▶ [SELECTED TEXT]:
Async/sync is NOT about how long a method will take to “return” or “resume” (depending on the model), it is ONLY about how efficient a computation is. I understand that it is hard for all of us to wrap our minds around this fact, having dealt with non-first class async programming for so long, but this is the reality, and trivial examples like InputStream#read or Lock#lock or even URL#hashCode should act as the proverbial nail in the coffin to the idea that Future[String] somehow communicates something interesting about “long-running” computations.

In summary, Future conveys no necessary information about delays on return / resumption. While I fully support lowering notational overhead for keeping track of aspects of our program at compile-time (and there are many aspects that I think could help developers here, depending on how low you can get this overhead), I think keeping track of async versus sync in particular is a red herring, and our unholy (and also, unhealthy) obsession with it derives only from our collective lack of experience with green threading models.

Notes

To the extent that Future[A] it conveys accidental information about delays on resumption, it’s only because programmers have pushed more long-running computations into async because they want their programs to be efficient. That is to say, perhaps on average, a Future[A] will take longer to complete than () => A, but that’s only due to programmer convention, and does not derive from any fundamental difference between sync versus async computation.

odersky · July 12, 2022, 9:42am

Yes, but is that what it should be? (in an ideal world).

I think there’s a misunderstanding. I am not advocating for Future or async. I am just asking the question whether we want to track “possibility to suspend” in some way or not.

▶ [PROMPT A]:
In the forum thread, what does the first writer say our obsession with tracking async versus sync derives from?

▶ [RECORDS SUPPLIED]:
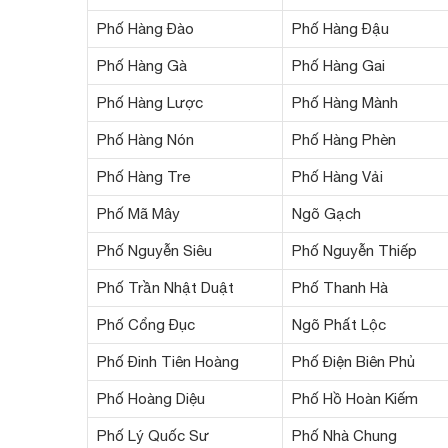
Phố Hàng Đào
Phố Hàng Đậu
Phố Hàng Gà
Phố Hàng Gai
Phố Hàng Lược
Phố Hàng Mành
Phố Hàng Nón
Phố Hàng Phèn
Phố Hàng Tre
Phố Hàng Vải
Phố Mã Mây
Ngõ Gạch
Phố Nguyễn Siêu
Phố Nguyễn Thiếp
Phố Trần Nhật Duật
Phố Thanh Hà
Phố Cổng Đục
Ngõ Phất Lộc
Phố Đinh Tiên Hoàng
Phố Điện Biên Phủ
Phố Hoàng Diệu
Phố Hồ Hoàn Kiếm
Phố Lý Quốc Sư
Phố Nhà Chung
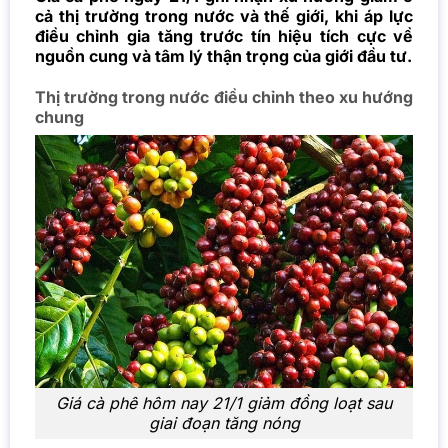
cả thị trường trong nước và thế giới, khi áp lực
điều chỉnh gia tăng trước tín hiệu tích cực về
nguồn cung và tâm lý thận trọng của giới đầu tư.
Thị trường trong nước điều chỉnh theo xu hướng
chung
Giá cà phê hôm nay 21/1 giảm đồng loạt sau
giai đoạn tăng nóng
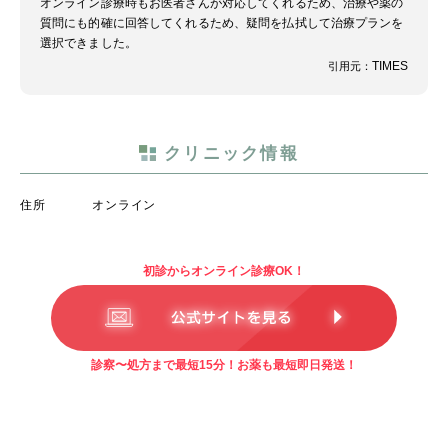
オンライン診療時もお医者さんが対応してくれるため、治療や薬の
質問にも的確に回答してくれるため、疑問を払拭して治療プランを
選択できました。
TIMES
引用元：
クリニック情報
住所
オンライン
初診からオンライン診療OK！
診察〜処方まで最短15分！お薬も最短即日発送！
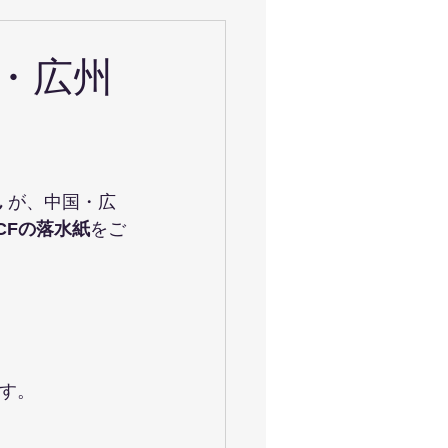
・広州
ん
 が、中国・広
CFの落水紙
をご
す。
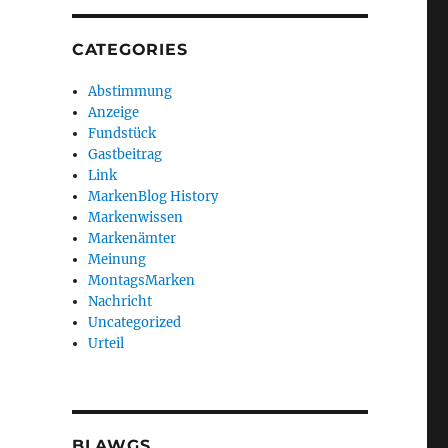
CATEGORIES
Abstimmung
Anzeige
Fundstück
Gastbeitrag
Link
MarkenBlog History
Markenwissen
Markenämter
Meinung
MontagsMarken
Nachricht
Uncategorized
Urteil
BLAWGS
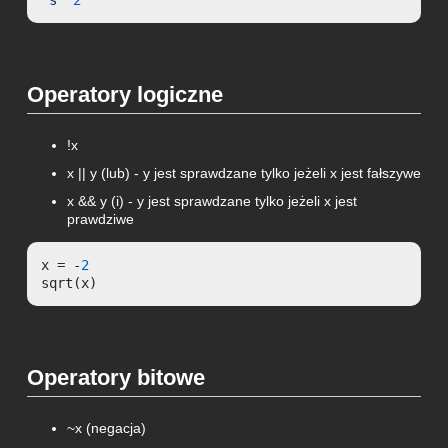
Operatory logiczne
!x
x || y (lub) - y jest sprawdzane tylko jeżeli x jest fałszywe
x && y (i) - y jest sprawdzane tylko jeżeli x jest
prawdziwe
x = -
2
sqrt(x)
Operatory bitowe
~x (negacja)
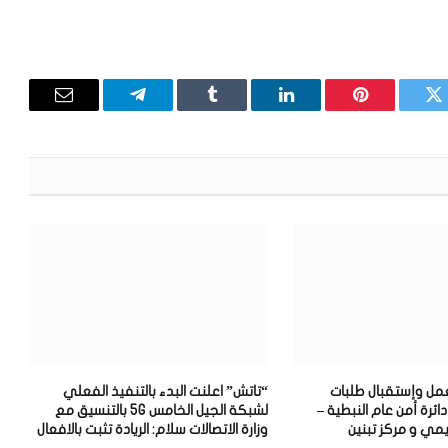
تويتر
بينتيريست
لينكدإن
Tumblr
تيلقرام
البريد
الإلكترون
عمل وإستقبال طلبات
“تاتش” اعلنت البدء بالتنفيذ الفعلي
ئرة أمن عام النبطية –
لشبكة الجيل الخامس 5G بالتنسيق مع
يمي و مركز تبنين
وزارة الاتصالات سلام: الريادة تثبت بالافعال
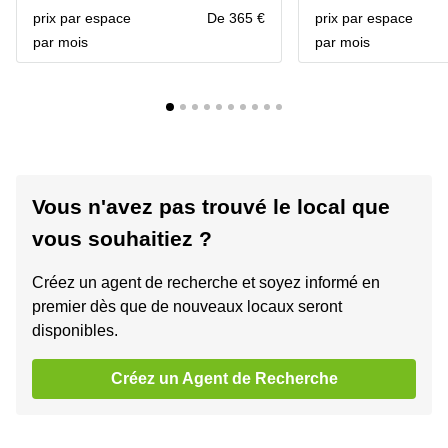
prix par espace
De 365 €
prix par espace
par mois
par mois
Vous n'avez pas trouvé le local que
vous souhaitiez ?
Créez un agent de recherche et soyez informé en
premier dès que de nouveaux locaux seront
disponibles.
Créez un Agent de Recherche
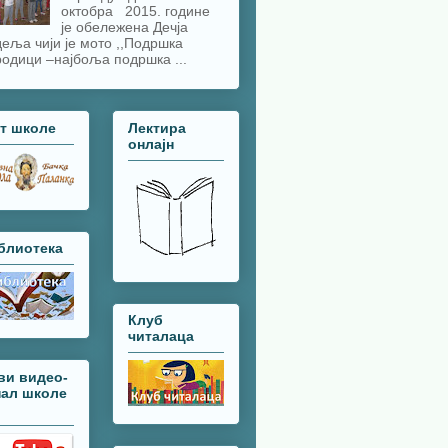
октобра 2015. године
је обележена Дечја
еља чији је мото ,,Подршка
одици –најбоља подршка ...
јт школе
Лектира
онлајн
блиотека
Клуб
читалаца
ви видео-
нал школе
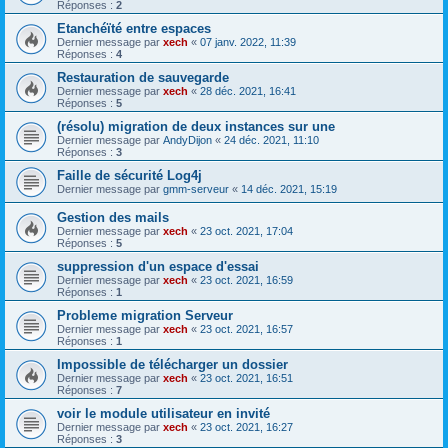
Réponses :
2
Etanchéïté entre espaces
Dernier message par
xech
«
07 janv. 2022, 11:39
Réponses :
4
Restauration de sauvegarde
Dernier message par
xech
«
28 déc. 2021, 16:41
Réponses :
5
(résolu) migration de deux instances sur une
Dernier message par
AndyDijon
«
24 déc. 2021, 11:10
Réponses :
3
Faille de sécurité Log4j
Dernier message par
gmm-serveur
«
14 déc. 2021, 15:19
Gestion des mails
Dernier message par
xech
«
23 oct. 2021, 17:04
Réponses :
5
suppression d'un espace d'essai
Dernier message par
xech
«
23 oct. 2021, 16:59
Réponses :
1
Probleme migration Serveur
Dernier message par
xech
«
23 oct. 2021, 16:57
Réponses :
1
Impossible de télécharger un dossier
Dernier message par
xech
«
23 oct. 2021, 16:51
Réponses :
7
voir le module utilisateur en invité
Dernier message par
xech
«
23 oct. 2021, 16:27
Réponses :
3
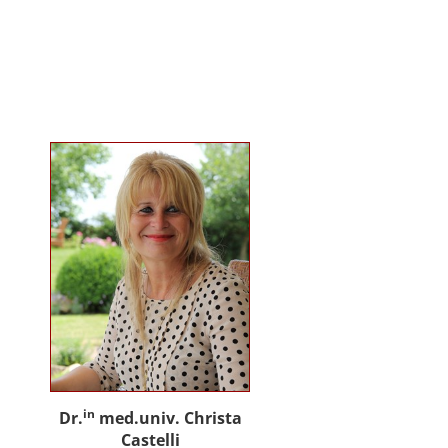
gemeinsam mit Praxispartnern
innovative Ansätze für den
gemeinwohlorientierten Einsatz
von Künstlicher Intelligenz in der
Sozialen Arbeit und der
psychosozialen Beratung.
in
Dr.
med.univ. Christa
Castelli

▶ [PROMPT B]:
How many lines of the records contain the string "jest"? Case counts, and the reply should be the number alone.

▶ [OUTPUT A]:
It derives only from our collective lack of experience with green threading models.

▶ [OUTPUT B]:
2